### Problem requirements
Please collect each line of the material that contains the string "depth".
___ Data
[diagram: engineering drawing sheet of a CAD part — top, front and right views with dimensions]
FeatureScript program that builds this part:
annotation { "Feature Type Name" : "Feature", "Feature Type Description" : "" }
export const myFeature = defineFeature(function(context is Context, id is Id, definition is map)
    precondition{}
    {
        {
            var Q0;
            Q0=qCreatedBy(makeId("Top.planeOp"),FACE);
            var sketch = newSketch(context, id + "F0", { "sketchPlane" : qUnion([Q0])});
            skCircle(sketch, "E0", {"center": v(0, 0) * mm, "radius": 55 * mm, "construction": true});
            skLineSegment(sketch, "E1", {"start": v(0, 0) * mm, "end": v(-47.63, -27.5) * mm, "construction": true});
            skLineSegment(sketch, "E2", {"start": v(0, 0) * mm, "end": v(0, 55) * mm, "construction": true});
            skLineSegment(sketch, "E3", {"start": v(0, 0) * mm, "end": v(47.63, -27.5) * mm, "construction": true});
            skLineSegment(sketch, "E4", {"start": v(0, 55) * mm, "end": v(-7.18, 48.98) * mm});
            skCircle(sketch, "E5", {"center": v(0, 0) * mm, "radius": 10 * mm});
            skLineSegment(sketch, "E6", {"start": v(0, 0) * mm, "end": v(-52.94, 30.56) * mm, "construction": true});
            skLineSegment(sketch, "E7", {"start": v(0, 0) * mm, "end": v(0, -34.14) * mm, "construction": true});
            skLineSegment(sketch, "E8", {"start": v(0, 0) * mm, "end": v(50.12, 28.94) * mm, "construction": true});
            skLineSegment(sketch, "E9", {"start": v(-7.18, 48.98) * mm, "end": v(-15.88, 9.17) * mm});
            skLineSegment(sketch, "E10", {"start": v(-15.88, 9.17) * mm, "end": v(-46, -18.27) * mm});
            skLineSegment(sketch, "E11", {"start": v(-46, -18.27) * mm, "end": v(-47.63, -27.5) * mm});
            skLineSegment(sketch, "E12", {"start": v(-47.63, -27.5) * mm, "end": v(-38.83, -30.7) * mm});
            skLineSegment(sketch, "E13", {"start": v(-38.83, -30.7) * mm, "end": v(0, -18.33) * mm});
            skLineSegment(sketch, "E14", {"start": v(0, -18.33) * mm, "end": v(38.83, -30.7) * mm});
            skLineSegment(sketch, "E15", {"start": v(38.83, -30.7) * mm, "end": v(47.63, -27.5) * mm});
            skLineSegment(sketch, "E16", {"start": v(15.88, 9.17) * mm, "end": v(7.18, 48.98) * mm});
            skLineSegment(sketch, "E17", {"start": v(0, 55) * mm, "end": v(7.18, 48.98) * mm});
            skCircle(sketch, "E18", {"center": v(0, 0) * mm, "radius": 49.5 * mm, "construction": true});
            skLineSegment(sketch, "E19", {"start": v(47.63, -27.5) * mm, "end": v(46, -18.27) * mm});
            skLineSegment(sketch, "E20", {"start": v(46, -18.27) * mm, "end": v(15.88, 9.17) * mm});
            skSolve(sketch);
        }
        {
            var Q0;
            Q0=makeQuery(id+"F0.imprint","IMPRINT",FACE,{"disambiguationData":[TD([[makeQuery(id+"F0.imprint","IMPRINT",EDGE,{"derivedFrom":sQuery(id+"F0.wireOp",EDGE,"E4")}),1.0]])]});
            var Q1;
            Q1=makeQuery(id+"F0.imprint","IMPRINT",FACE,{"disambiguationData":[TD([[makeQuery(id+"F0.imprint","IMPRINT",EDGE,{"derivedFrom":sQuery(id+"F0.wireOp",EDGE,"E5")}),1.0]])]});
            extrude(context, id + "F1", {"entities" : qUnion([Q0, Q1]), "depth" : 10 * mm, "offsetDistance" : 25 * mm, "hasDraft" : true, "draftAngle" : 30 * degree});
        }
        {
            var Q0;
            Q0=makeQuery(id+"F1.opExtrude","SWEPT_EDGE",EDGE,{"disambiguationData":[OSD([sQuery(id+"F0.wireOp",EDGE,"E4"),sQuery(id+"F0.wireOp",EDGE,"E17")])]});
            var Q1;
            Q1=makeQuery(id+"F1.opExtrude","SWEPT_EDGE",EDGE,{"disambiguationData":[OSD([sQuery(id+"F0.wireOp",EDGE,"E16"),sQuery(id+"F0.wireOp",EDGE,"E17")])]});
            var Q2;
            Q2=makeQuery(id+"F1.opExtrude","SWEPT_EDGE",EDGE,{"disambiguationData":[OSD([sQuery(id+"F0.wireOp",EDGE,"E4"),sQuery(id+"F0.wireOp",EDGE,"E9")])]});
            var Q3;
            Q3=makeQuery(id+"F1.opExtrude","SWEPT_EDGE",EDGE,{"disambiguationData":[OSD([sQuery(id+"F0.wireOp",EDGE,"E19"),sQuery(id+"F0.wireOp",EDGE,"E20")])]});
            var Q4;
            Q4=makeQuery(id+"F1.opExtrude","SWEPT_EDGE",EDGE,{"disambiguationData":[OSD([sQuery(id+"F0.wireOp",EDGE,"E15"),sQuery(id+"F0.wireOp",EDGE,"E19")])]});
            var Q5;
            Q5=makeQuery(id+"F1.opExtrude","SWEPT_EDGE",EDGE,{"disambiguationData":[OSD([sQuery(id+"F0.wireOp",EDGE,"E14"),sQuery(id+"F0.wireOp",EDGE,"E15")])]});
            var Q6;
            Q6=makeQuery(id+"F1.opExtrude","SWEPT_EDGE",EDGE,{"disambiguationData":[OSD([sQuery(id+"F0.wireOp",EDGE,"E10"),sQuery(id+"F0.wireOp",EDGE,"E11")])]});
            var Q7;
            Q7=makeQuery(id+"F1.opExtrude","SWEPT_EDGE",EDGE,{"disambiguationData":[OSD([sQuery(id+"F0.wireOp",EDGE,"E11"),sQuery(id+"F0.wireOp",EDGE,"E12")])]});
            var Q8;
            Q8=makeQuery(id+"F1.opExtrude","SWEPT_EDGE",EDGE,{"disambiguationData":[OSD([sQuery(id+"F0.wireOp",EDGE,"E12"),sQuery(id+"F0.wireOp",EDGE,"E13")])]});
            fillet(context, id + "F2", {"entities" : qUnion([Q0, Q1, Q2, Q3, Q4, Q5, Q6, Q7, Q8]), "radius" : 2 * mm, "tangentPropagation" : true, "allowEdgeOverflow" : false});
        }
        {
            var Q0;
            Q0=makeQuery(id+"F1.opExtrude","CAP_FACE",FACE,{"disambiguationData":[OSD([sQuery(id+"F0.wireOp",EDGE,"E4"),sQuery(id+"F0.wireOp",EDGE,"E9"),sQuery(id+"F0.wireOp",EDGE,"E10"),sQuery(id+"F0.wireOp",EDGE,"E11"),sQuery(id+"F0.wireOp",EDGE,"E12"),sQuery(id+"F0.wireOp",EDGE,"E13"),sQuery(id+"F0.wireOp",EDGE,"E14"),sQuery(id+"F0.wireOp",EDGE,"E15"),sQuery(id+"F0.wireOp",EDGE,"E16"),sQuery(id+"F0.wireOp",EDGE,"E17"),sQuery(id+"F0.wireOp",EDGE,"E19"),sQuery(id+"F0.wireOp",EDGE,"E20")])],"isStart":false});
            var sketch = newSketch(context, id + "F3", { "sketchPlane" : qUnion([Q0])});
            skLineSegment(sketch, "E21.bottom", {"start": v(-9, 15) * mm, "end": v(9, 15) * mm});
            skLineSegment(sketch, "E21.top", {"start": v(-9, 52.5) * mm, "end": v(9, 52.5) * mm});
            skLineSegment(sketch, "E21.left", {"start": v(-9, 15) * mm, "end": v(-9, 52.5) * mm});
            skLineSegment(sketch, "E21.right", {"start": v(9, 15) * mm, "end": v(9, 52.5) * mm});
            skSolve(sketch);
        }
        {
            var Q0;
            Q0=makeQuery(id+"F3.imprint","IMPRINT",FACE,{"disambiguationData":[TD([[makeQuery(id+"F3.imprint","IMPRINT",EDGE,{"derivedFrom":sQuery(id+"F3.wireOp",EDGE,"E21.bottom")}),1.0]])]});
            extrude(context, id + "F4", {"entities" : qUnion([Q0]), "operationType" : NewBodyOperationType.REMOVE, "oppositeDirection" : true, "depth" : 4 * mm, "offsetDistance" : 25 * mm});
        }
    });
______
### Answer for this exercise
            extrude(context, id + "F1", {"entities" : qUnion([Q0, Q1]), "depth" : 10 * mm, "offsetDistance" : 25 * mm, "hasDraft" : true, "draftAngle" : 30 * degree});
            extrude(context, id + "F4", {"entities" : qUnion([Q0]), "operationType" : NewBodyOperationType.REMOVE, "oppositeDirection" : true, "depth" : 4 * mm, "offsetDistance" : 25 * mm});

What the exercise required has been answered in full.